Штурману снова пришлось висеть под ними, пока разбуженная скрежетом засова и злая, точно оса, кухарка, выводила за ухо из кладовой поваренка, пойманного на краже мясного рулета. А после еще увещевала, легонько постукивая половником по голове.
Наконец сопящий, ревущий в три ручья поваренок уснул на тростнике под столом, сжимая мурзатой лапкой недоеденный пирог, а старуха ходила с метелкой, как с алебардой наперевес, выискивая непорядок, потому как Риндиру удалось сбросить вниз здоровый ком пересыпанной копотью паутины. Кухарка глядела наверх и подслеповато щурилась, но, так и не найдя нарушителя, наконец ушла. Острый слух Риндира ловил шаркающие шаги, далекий скрип двери, шорох сенника и бурчание. Потом опять стало тихо. И он стал сдабривать слабительным все подряд — от вчерашней каши до развешанной кольцами на жерди кровяной колбасы. А еще подмешал в мешочки со специями, после аккуратно заворачивая каждый и укладывая, как было. Провозился до прихода поварят и посудомоек. И сбежал через набранное из слюдяных пластинок окно под потолком.
Спрятал под корнями у рва бронекостюм. Соколом взлетел в знакомое окно. И напугал служанку, принесшую королеве завтрак. Бранни особо не баловали разносолами, сегодня тем более. Каша, хлеб, кувшин молока. Хлеб и молоко она оставила, от каши отказалась, сославшись на усталость от молитвы и дурные сны.

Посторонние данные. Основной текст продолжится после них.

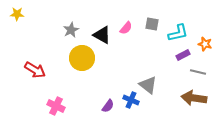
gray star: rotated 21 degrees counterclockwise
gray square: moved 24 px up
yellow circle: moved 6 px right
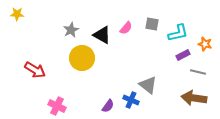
pink cross: moved 1 px right
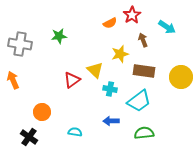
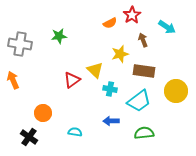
yellow circle: moved 5 px left, 14 px down
orange circle: moved 1 px right, 1 px down
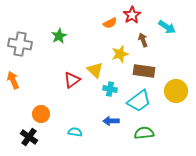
green star: rotated 21 degrees counterclockwise
orange circle: moved 2 px left, 1 px down
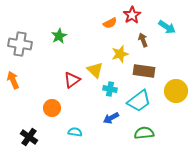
orange circle: moved 11 px right, 6 px up
blue arrow: moved 3 px up; rotated 28 degrees counterclockwise
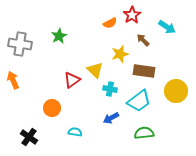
brown arrow: rotated 24 degrees counterclockwise
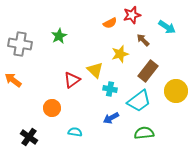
red star: rotated 18 degrees clockwise
brown rectangle: moved 4 px right; rotated 60 degrees counterclockwise
orange arrow: rotated 30 degrees counterclockwise
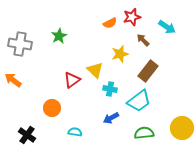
red star: moved 2 px down
yellow circle: moved 6 px right, 37 px down
black cross: moved 2 px left, 2 px up
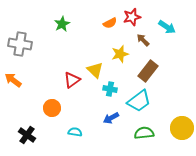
green star: moved 3 px right, 12 px up
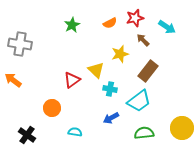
red star: moved 3 px right, 1 px down
green star: moved 10 px right, 1 px down
yellow triangle: moved 1 px right
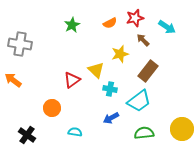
yellow circle: moved 1 px down
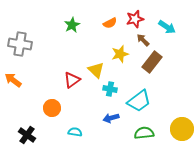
red star: moved 1 px down
brown rectangle: moved 4 px right, 9 px up
blue arrow: rotated 14 degrees clockwise
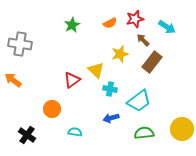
orange circle: moved 1 px down
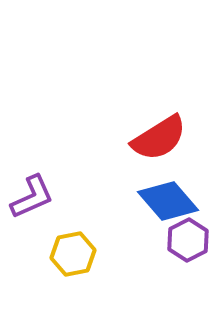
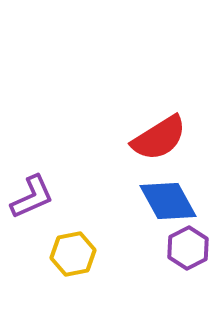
blue diamond: rotated 12 degrees clockwise
purple hexagon: moved 8 px down
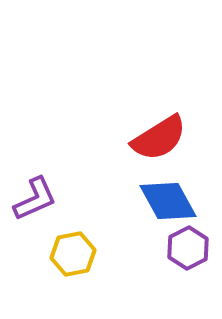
purple L-shape: moved 3 px right, 2 px down
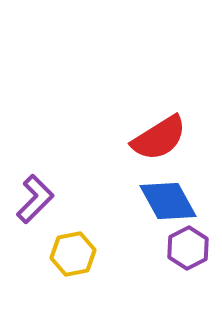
purple L-shape: rotated 21 degrees counterclockwise
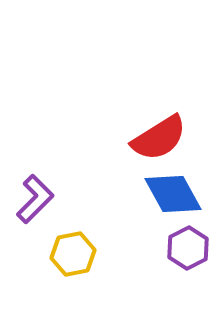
blue diamond: moved 5 px right, 7 px up
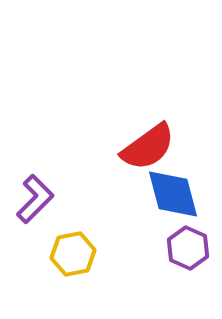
red semicircle: moved 11 px left, 9 px down; rotated 4 degrees counterclockwise
blue diamond: rotated 14 degrees clockwise
purple hexagon: rotated 9 degrees counterclockwise
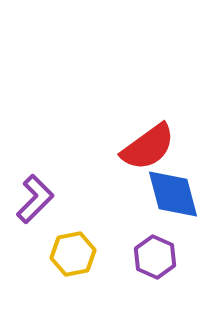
purple hexagon: moved 33 px left, 9 px down
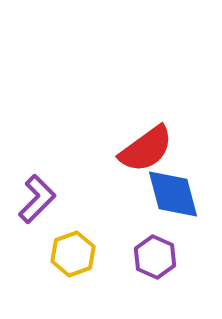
red semicircle: moved 2 px left, 2 px down
purple L-shape: moved 2 px right
yellow hexagon: rotated 9 degrees counterclockwise
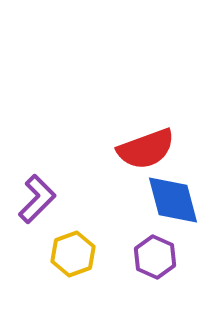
red semicircle: rotated 16 degrees clockwise
blue diamond: moved 6 px down
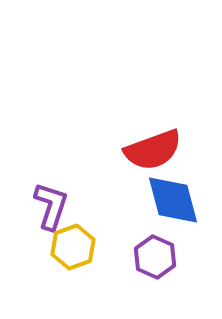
red semicircle: moved 7 px right, 1 px down
purple L-shape: moved 14 px right, 7 px down; rotated 27 degrees counterclockwise
yellow hexagon: moved 7 px up
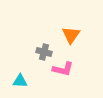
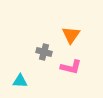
pink L-shape: moved 8 px right, 2 px up
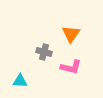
orange triangle: moved 1 px up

— Что, мертвяки снова снились? — спросила конопатая девица даже вроде с сочувствием.
— Ага, они, — Бранни передернула плечами. — Раздутые, от них воняет, а вместо глаз бельма.

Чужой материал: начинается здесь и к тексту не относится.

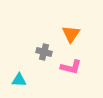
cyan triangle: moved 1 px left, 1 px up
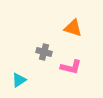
orange triangle: moved 2 px right, 6 px up; rotated 48 degrees counterclockwise
cyan triangle: rotated 35 degrees counterclockwise
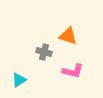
orange triangle: moved 5 px left, 8 px down
pink L-shape: moved 2 px right, 4 px down
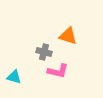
pink L-shape: moved 15 px left
cyan triangle: moved 5 px left, 3 px up; rotated 49 degrees clockwise
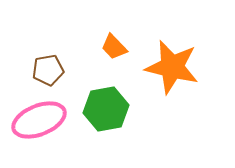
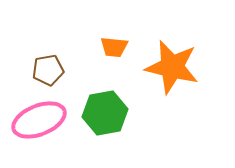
orange trapezoid: rotated 40 degrees counterclockwise
green hexagon: moved 1 px left, 4 px down
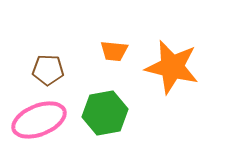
orange trapezoid: moved 4 px down
brown pentagon: rotated 12 degrees clockwise
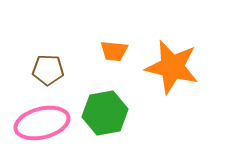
pink ellipse: moved 3 px right, 3 px down; rotated 8 degrees clockwise
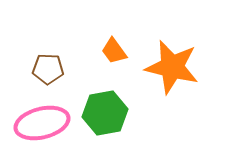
orange trapezoid: rotated 48 degrees clockwise
brown pentagon: moved 1 px up
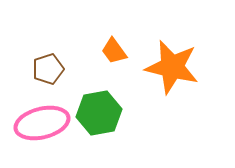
brown pentagon: rotated 20 degrees counterclockwise
green hexagon: moved 6 px left
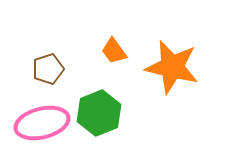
green hexagon: rotated 12 degrees counterclockwise
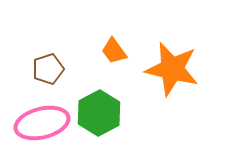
orange star: moved 2 px down
green hexagon: rotated 6 degrees counterclockwise
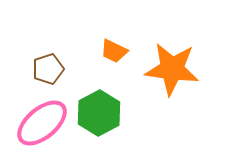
orange trapezoid: rotated 28 degrees counterclockwise
orange star: rotated 6 degrees counterclockwise
pink ellipse: rotated 26 degrees counterclockwise
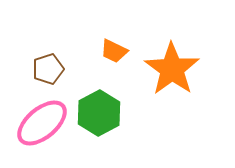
orange star: rotated 28 degrees clockwise
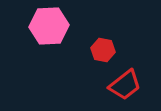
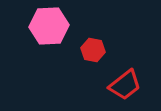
red hexagon: moved 10 px left
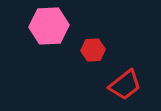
red hexagon: rotated 15 degrees counterclockwise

— Так потопли, вестимо, — отозвалась конопатая философски. — В темноте на дне и лежат. А сверху тины наросло. Может, сжалится брат-то. Тебя туда не отправит.
— Может.
Служанка ушла, на ходу глотая кашу, заедая полными ложками ужасы, пережитые в воображении. Королева задвинула за нею засовы. Обхватила теплыми ладонями соколиные крылья:
— Получилось все у тебя? Знаю, что получилось!
И шумно выдохнула от облегчения. Подошла к окну, чтобы закрепить платок.
Все оказалось так просто, что даже не интересно. К вечеру зелье подействовало даже на самые сильные желудки, и к выгребным ямам построились все, не взирая на чины и звания. И даже те, кому по должности при любых обстоятельствах сходить с места не положено. Физиология одолела и приказы, и гипноз.
О диверсиях представление на Даринге вроде уже и имелось, но гневались пострадавшие не на тех. А почему-то на рыбаков, якобы устроивших все в отместку за просьбу снизить цены. На главную кухарку с ее страстью к экономии. И даже на неведомую хворь из тех, что начали косить честной народ, когда нёйд прогнали или убили. Это было уж вовсе революционное заявление. И Риндир подозревал, что после смерти епископа маятник качнется в другую сторону и в болоте станут топить уже его сторонников.